Born in Osijek, SFR Yugoslavia, on 4 June 1971, Jurić finished his primary and secondary education in his hometown. As a teenager the 1980s he appeared in minor roles in a number of TV series produced by TV Zagreb such as the 10-part biographical series Nikola Tesla (1977), the Partisan series Nepokoreni grad (1982) and the popular children's series Smogovci (1982).[1]
After graduating from high school, Jurić spent the 1991–92 semester studying film directing at the Loyola Marymount University in Los Angeles. In 1992, he returned to Croatia and enrolled at the film directing department of the Academy of Dramatic Art in Zagreb. While a student at the academy, Jurić directed several short films and documentaries.[2] In 2017, he has signed the Declaration on the Common Language of the Croats, Serbs, Bosniaks and Montenegrins.[3]

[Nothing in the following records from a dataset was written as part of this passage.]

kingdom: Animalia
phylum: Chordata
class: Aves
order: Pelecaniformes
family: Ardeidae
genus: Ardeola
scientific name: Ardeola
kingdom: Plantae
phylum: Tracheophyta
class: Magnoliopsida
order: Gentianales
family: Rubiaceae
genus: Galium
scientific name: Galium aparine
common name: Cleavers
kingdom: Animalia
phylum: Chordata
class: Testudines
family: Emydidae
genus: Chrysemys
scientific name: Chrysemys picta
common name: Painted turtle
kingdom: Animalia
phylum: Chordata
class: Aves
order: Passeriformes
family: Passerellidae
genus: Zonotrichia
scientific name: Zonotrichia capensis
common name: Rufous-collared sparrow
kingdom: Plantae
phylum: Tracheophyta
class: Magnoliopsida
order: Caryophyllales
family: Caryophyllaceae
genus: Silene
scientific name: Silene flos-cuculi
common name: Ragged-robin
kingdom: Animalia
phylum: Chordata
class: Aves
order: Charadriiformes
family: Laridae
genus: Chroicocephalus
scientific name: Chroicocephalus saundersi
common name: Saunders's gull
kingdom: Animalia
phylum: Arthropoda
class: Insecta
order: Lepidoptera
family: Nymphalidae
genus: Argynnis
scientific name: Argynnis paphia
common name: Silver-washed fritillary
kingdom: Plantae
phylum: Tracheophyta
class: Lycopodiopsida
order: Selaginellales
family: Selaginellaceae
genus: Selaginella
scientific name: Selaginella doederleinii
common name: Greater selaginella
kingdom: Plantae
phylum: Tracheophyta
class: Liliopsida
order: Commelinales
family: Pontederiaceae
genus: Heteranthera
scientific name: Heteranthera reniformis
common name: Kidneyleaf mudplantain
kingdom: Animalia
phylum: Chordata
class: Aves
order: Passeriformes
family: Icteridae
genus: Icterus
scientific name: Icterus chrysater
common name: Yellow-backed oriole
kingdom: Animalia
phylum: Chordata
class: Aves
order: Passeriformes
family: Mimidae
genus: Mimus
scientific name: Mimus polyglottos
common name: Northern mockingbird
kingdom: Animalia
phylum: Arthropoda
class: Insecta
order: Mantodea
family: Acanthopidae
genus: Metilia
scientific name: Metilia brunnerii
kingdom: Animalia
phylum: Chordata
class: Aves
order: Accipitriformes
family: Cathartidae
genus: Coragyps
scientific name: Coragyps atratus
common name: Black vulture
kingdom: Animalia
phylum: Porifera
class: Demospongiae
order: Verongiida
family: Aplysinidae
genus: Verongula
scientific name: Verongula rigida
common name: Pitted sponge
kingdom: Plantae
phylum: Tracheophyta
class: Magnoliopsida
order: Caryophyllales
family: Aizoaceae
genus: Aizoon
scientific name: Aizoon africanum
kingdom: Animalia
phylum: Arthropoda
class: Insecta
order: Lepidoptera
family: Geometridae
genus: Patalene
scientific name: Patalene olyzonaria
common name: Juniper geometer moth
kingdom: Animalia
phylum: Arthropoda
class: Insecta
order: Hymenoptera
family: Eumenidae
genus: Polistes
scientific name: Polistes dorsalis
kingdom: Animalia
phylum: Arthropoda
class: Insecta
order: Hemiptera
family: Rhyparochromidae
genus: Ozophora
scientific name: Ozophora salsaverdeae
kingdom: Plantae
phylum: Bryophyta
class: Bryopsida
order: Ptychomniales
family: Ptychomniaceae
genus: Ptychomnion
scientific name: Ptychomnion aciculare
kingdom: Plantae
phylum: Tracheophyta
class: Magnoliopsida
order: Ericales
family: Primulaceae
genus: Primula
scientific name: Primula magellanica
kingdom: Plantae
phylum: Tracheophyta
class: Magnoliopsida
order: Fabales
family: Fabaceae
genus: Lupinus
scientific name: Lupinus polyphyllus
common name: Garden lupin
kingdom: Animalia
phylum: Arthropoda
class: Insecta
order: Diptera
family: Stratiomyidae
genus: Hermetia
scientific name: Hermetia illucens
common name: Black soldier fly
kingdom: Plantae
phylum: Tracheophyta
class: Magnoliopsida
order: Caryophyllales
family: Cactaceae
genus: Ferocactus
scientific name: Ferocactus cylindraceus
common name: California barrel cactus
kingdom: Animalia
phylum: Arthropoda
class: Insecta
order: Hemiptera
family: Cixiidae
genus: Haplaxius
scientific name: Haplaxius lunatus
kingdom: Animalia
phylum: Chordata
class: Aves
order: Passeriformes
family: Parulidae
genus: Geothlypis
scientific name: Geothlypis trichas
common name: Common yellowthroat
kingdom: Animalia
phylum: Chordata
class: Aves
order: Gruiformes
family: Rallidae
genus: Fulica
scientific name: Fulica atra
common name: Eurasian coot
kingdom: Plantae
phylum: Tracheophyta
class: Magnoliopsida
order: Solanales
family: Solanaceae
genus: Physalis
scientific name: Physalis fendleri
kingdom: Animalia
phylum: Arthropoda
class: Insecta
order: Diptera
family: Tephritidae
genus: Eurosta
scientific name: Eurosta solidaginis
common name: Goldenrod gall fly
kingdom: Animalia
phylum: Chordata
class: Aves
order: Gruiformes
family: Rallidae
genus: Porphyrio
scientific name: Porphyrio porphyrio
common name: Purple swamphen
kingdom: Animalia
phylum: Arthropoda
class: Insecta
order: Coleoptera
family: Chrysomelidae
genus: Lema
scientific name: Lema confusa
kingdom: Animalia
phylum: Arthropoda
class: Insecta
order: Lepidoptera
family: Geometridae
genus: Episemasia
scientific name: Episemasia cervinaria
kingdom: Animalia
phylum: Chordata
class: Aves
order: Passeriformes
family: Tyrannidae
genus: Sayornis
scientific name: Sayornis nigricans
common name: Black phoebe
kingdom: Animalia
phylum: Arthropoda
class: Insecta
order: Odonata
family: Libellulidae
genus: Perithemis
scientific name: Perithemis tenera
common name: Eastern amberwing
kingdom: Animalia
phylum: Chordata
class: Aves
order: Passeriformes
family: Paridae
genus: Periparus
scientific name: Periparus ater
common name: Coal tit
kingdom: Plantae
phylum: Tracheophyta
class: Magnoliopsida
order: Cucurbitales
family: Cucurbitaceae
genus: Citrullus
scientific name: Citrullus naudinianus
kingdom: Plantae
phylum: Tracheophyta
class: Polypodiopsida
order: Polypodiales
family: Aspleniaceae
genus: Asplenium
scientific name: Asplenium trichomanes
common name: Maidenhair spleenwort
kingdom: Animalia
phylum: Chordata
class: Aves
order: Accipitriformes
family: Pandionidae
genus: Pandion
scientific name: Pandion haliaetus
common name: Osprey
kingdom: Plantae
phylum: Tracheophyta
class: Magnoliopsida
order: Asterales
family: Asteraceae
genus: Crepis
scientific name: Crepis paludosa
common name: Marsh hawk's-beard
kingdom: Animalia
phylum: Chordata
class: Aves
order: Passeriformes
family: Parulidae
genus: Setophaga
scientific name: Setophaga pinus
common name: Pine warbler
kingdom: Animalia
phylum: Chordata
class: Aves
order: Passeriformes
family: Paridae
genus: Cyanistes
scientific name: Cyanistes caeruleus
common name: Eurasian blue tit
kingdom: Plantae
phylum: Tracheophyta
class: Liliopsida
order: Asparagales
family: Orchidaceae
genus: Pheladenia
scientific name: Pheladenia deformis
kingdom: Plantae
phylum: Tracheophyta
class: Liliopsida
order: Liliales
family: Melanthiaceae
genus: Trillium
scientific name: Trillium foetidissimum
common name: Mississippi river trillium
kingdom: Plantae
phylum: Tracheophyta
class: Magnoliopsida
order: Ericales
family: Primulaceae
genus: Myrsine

His feature film directorial debut (which he co-directed and co-written with Goran Dević) was a critically acclaimed 2009 psychological war drama titled The Blacks. The film deals with a fictional Croatian Army unit who refuse to lay down their arms during a cease-fire in the Croatian War of Independence.[4] The film won Jurić and Dević the Golden Arena for Best Director at the 2009 Pula Film Festival, the Croatian national film awards. It went on to be selected as Croatia's submission to the 83rd Academy Awards for the Academy Award for Best Foreign Language Film,[5] but it failed to make the final shortlist.[6]